Phillips’ peers elected him president of the Conference of Chief Justices in 1997-98, during which time he also chaired the Board of Directors of the National Center for State Courts. He served on the Carter-Baker Commission on Federal Election Reform in 2005 and a a member of the Texas Historical Commission from 2006-13. He previously served on the Federal-State Relations Committee of the Administrative Conference of the United States, the American Bar Association’s Political Contributions and its Commission on the 21st Century Judiciary, as a director of the American Judicature Society, and as president of the Philosophical Society of Texas. A member of the American Law Institute since 1990, he has served as an advisor to several of its projects or restatements.
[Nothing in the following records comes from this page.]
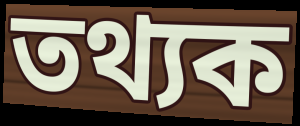
তথ্যক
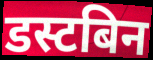
डस्टबिन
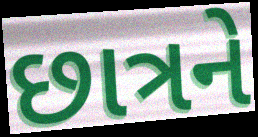
છાત્રને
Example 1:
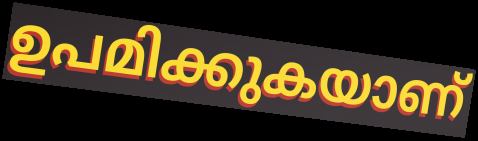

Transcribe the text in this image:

ഉപമിക്കുകയാണ്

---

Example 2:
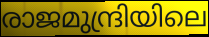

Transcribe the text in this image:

രാജമുന്ദ്രിയിലെ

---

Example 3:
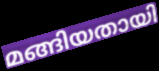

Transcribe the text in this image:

മങ്ങിയതായി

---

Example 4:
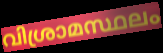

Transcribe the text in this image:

വിശ്രാമസ്ഥലം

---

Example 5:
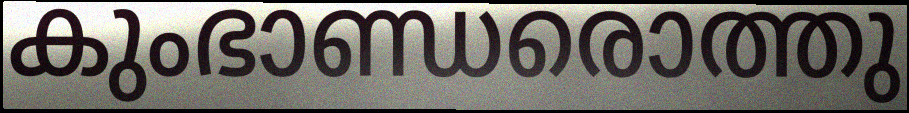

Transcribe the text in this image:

കുംഭാണ്ഡരൊത്തു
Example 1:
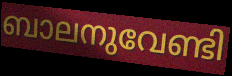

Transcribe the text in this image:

ബാലനുവേണ്ടി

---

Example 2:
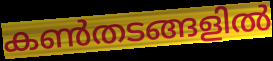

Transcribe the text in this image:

കൺതടങ്ങളിൽ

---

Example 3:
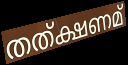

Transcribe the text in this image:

തത്ക്ഷണമ്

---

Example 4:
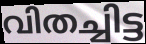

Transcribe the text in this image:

വിതച്ചിട്ട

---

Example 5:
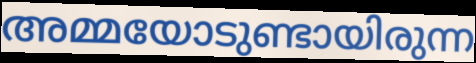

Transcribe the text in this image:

Phillips delivered the William J. Brennan Lecture on State Courts and Social Justice at New York University Law School in 2002, and he was a member of the United States Delegation of the
Visit of Members of the Supreme Court of the United States to the Court of Justice of the European Communities and other European Courts and Institutions in 1998.

A native of Dallas, Phillips earned a B.A. from Baylor University in 1971 and a J.D. from Harvard Law School in 1974. He has been awarded honorary doctoral degrees from St. Edward’s University and Texas Tech University. He practiced law in Houston before becoming a judge and has practiced in Austin after leaving the bench.